COMPUTER OPTIMIZATION FOR THE FORMULATION OF CONTROLLED-RELEASE THEOPHYLLINE TABLET MADE OF MICRONIZED LOW-SUBSTITUTED HYDROXYPROPYLCELLULOSE AND METHYLCELLULOSE

A computer optimization technique based on response surface methodology was applied to the formulation optimization of a controlled-release tablet made of micronized low-substituted hydroxypropylcellulose (L-HPC) and methylcellulose (MC) as matrix carriers. Theophylline was selected as the model drug, and was directly compressed with these carriers. Since the tablet showed slow disintegration from the outer layer, release was estimated to involve a coupling of diffusion and erosion release mechanisms. The percentage of drug released at time i (D-i) and percent disintegration of the matrix not including the drug at 5h (Dis(5)) were examined. D-i and Dis(5) decreased with an increase in the amount of micronized L-HPC (X(1)) and with a decrease in the amount of MC (X(2)) in the tablet.
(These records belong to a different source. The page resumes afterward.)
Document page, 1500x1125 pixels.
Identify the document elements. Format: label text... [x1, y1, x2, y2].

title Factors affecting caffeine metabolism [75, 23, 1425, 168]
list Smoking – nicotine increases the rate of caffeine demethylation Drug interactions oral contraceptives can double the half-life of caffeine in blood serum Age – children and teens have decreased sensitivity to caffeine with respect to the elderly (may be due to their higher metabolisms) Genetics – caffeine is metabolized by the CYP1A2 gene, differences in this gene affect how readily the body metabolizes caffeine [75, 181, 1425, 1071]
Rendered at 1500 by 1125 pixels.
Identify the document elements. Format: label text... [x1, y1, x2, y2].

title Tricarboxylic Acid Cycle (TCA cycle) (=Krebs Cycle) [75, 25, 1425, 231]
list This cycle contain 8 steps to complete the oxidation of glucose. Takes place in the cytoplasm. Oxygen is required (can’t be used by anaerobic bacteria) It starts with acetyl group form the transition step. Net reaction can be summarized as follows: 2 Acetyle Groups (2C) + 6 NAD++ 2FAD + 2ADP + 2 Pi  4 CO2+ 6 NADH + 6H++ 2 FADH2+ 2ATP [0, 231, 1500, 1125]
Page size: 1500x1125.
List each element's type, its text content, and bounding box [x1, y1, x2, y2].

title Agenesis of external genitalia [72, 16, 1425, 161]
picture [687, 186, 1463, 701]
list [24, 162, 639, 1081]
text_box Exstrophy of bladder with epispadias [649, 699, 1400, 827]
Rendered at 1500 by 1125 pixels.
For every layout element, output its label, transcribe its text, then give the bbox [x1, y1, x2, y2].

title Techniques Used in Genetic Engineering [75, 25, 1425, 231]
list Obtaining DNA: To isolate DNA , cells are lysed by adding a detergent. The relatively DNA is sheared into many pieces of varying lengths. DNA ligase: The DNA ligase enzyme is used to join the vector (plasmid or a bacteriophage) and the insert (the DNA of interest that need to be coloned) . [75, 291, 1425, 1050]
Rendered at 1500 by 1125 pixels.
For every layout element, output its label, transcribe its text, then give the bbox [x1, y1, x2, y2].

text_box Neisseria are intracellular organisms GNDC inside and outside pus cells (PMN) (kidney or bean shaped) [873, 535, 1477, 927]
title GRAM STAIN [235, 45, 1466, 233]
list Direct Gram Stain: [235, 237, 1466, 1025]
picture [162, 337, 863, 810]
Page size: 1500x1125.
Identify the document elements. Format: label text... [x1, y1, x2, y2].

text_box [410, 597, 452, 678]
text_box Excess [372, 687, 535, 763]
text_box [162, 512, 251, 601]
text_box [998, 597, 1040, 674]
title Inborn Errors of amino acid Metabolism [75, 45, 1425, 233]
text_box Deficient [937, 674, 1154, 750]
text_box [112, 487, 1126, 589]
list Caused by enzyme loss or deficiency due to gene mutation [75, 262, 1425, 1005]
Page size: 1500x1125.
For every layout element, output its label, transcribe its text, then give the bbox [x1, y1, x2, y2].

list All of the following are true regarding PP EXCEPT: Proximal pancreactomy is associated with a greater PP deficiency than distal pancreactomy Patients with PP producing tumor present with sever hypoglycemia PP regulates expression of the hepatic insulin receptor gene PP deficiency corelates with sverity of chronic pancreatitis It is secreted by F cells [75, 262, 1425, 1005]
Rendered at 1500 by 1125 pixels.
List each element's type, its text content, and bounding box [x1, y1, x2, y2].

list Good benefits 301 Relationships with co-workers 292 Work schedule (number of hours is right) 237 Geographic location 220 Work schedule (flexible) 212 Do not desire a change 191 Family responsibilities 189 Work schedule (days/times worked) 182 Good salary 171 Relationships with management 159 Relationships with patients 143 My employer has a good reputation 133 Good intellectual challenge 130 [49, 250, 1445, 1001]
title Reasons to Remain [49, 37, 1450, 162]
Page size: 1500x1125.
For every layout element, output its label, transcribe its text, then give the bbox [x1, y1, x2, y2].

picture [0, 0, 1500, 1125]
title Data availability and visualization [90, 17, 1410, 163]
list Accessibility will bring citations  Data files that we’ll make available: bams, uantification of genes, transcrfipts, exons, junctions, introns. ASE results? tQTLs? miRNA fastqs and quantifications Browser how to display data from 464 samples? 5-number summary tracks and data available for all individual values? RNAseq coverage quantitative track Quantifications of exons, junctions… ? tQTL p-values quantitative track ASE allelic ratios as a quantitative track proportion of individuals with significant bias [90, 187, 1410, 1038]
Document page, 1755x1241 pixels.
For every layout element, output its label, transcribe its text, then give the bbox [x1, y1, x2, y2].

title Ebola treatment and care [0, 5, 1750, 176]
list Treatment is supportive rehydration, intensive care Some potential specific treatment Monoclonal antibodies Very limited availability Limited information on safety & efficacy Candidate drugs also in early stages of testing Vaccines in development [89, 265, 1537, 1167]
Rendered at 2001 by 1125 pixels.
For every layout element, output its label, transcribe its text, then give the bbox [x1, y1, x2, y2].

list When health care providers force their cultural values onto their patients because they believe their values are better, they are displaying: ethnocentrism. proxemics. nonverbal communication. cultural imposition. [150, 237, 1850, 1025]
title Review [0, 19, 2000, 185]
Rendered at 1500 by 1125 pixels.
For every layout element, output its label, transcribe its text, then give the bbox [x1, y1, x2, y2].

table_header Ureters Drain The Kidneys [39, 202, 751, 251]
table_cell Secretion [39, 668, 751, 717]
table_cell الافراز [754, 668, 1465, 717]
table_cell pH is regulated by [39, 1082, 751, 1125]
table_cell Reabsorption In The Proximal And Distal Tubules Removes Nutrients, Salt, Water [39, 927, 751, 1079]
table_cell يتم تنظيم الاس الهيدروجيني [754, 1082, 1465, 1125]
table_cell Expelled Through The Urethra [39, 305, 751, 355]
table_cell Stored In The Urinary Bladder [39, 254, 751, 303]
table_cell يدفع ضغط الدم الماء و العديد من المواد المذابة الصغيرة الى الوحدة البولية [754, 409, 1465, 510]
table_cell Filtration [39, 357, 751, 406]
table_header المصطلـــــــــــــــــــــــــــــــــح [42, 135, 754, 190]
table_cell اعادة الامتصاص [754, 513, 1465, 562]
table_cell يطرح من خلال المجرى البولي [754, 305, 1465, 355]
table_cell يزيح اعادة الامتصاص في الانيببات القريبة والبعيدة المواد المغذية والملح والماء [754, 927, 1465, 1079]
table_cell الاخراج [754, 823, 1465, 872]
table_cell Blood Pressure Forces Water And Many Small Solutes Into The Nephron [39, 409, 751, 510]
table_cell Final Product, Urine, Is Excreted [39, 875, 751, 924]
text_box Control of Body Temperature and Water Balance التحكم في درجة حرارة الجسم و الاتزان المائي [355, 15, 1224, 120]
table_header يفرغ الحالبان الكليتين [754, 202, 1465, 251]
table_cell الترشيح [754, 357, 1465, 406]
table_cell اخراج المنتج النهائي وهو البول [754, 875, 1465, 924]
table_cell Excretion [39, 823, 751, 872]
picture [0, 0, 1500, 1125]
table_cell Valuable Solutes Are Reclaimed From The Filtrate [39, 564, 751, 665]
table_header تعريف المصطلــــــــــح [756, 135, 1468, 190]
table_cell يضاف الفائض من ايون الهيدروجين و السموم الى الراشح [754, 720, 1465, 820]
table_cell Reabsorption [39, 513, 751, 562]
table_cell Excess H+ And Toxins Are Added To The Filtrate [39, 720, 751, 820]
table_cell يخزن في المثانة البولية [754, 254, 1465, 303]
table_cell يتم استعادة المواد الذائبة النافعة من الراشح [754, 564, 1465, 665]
In contrast, they were little affected by compression pressure (X(3)). These response variables-D-i and Dis(5)-were predicted well by a multiple regression equation involving the combination of X(1), X(2) and X(3). In the optimization study, formulation of the controlled-release tablet was examined to obtain zero-order release over 10 h. The predicted release rate obtained from the optimum formula agreed well with experimental values. The result suggests that the technique is useful for the formulation optimization of this matrix system, and that this system has the potential to control the release rate, including zero-order release profile.